ACTIVITY.
All of the data should be given again word for word, though the images are to be left out.
[PROVIDED MATERIAL]
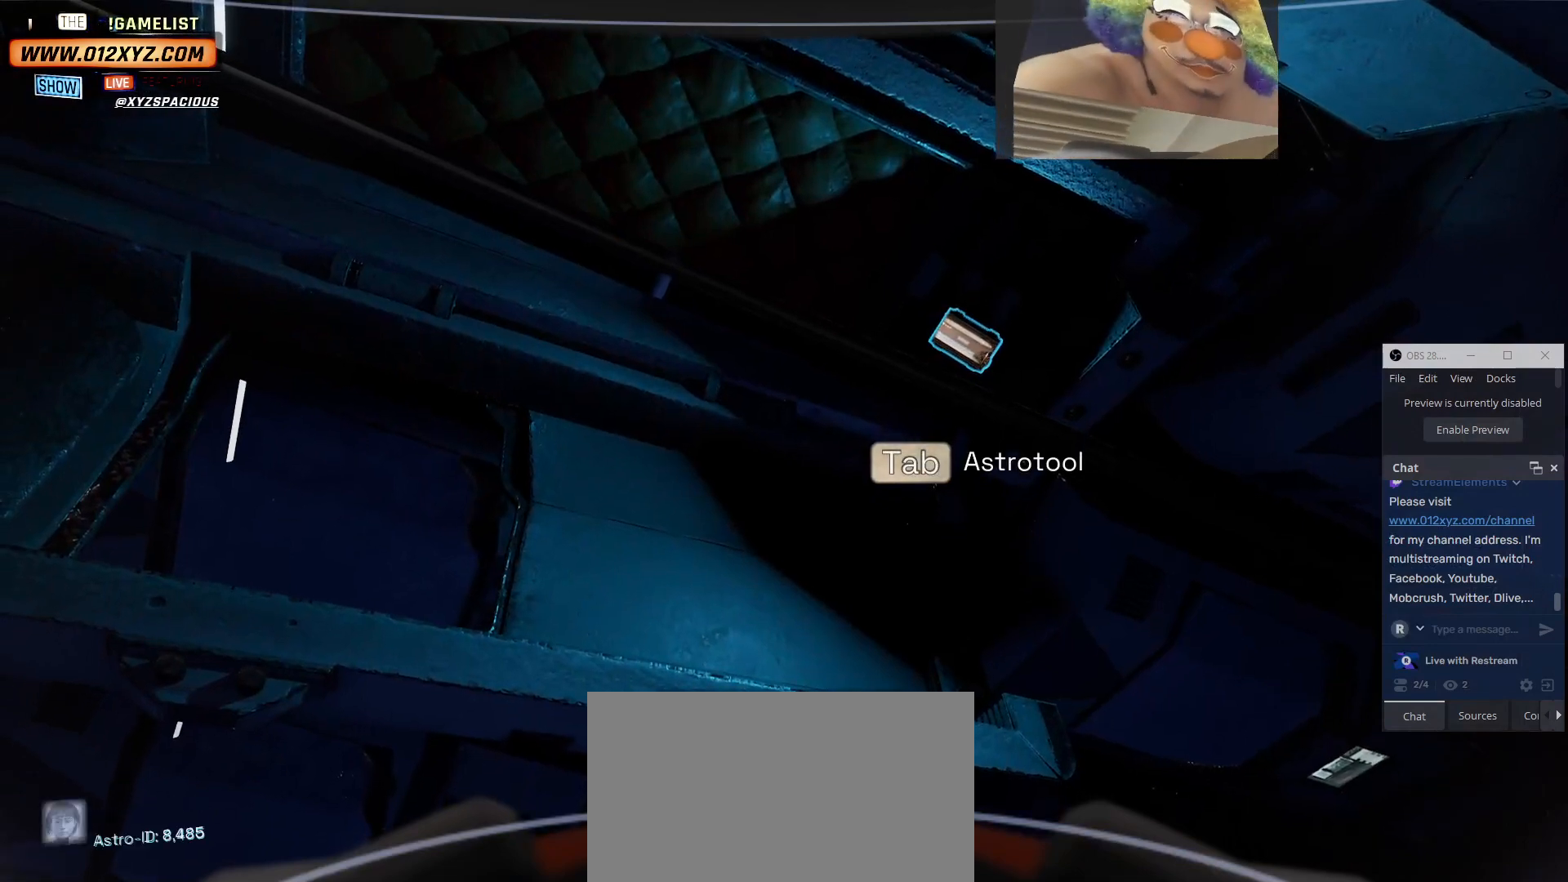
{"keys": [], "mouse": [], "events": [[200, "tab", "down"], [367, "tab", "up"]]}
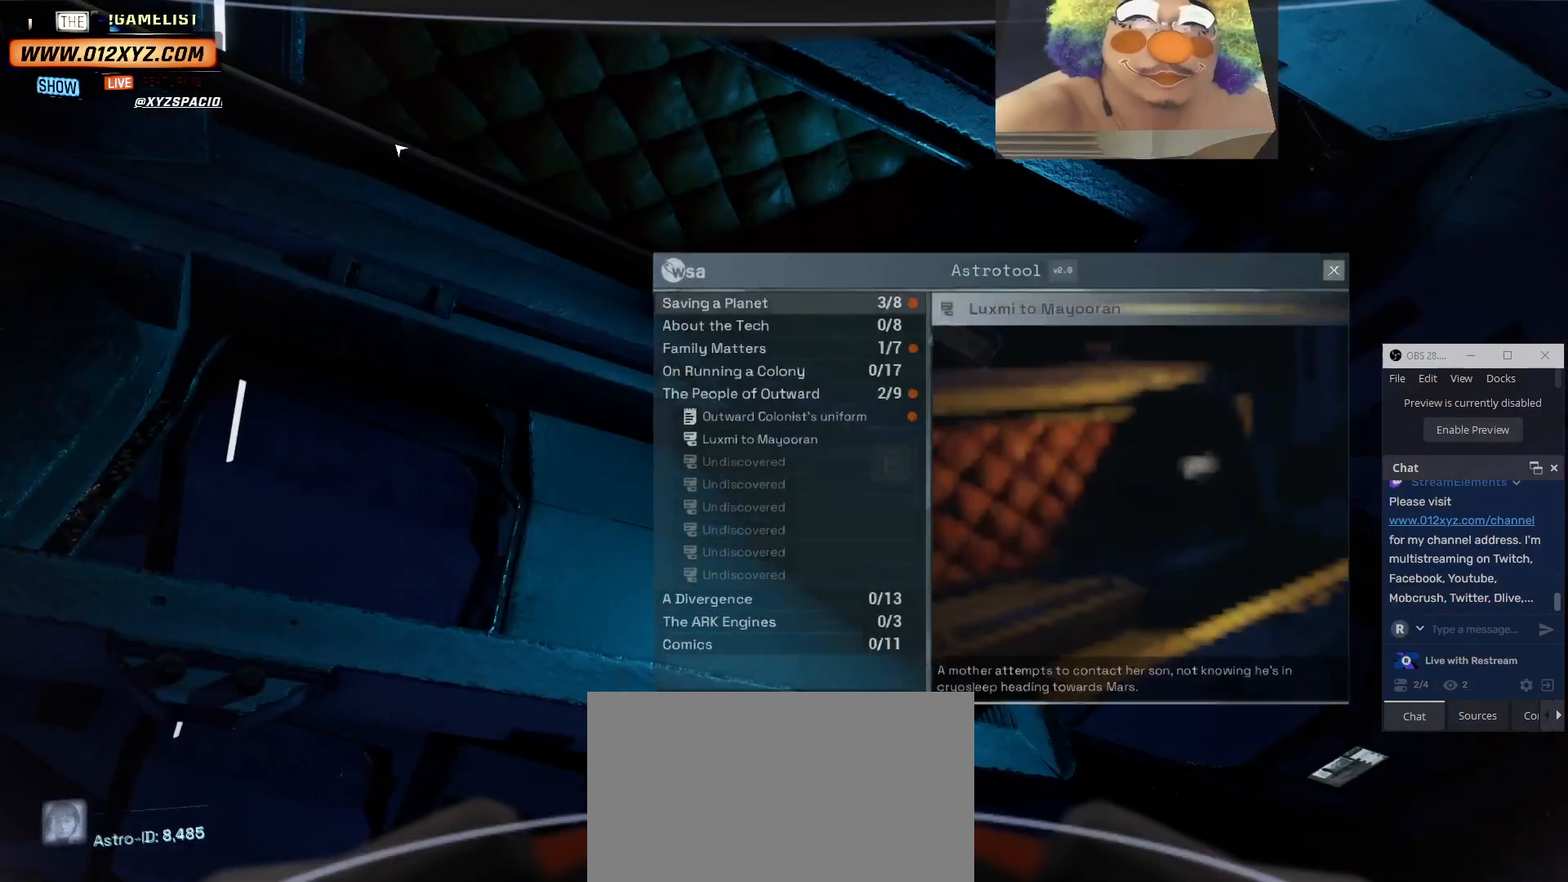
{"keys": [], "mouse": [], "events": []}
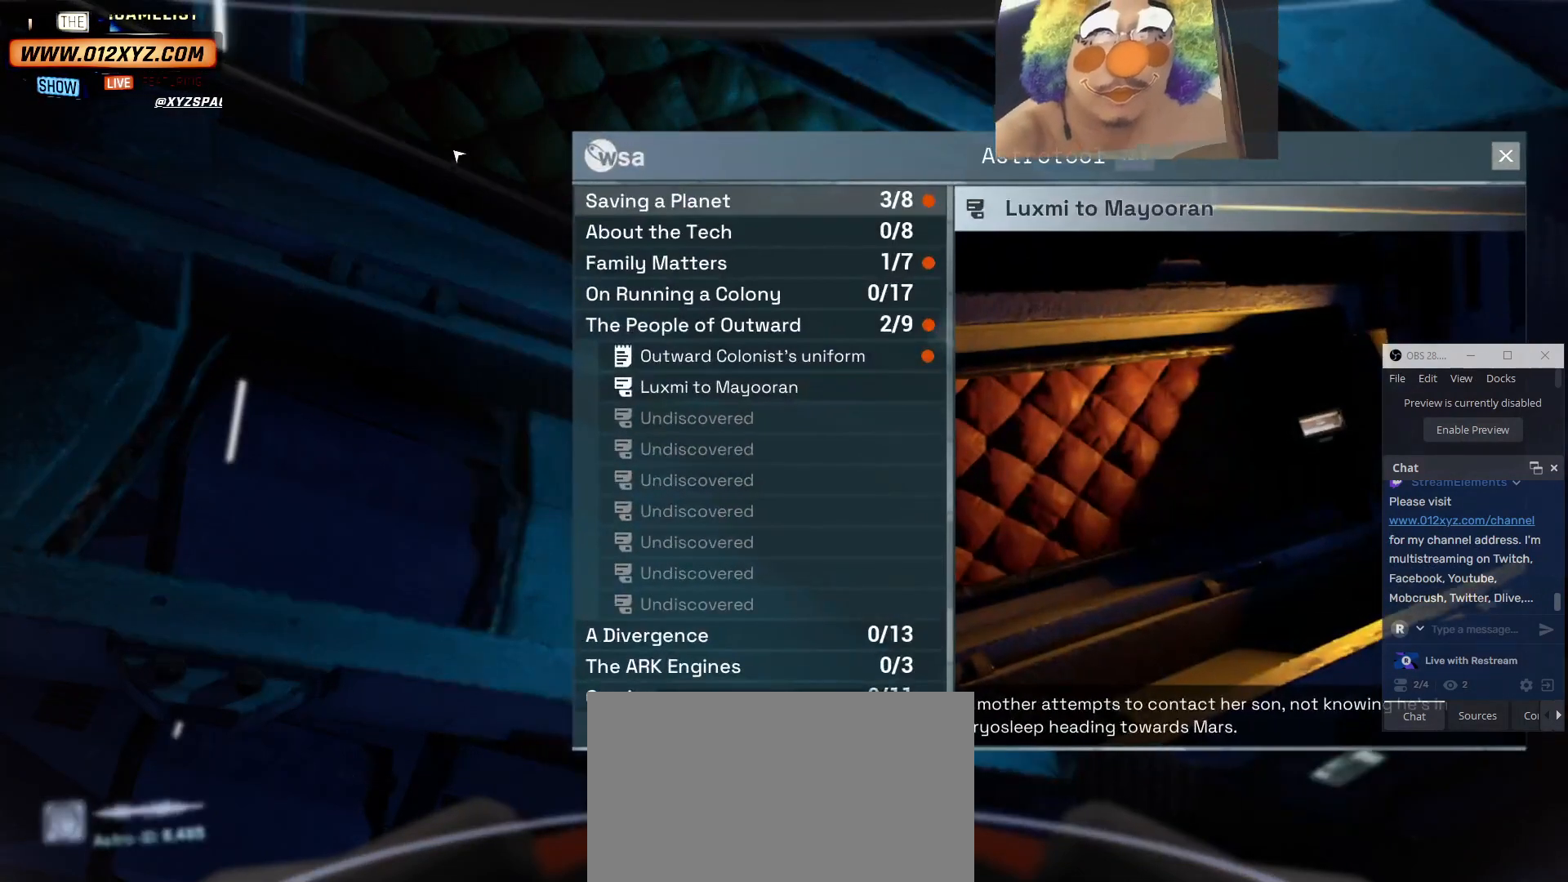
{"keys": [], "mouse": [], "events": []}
[/PROVIDED MATERIAL]
TASK OUTPUT.
{"keys": [], "mouse": [], "events": [[200, "tab", "down"], [367, "tab", "up"]]}
{"keys": [], "mouse": [], "events": []}
{"keys": [], "mouse": [], "events": []}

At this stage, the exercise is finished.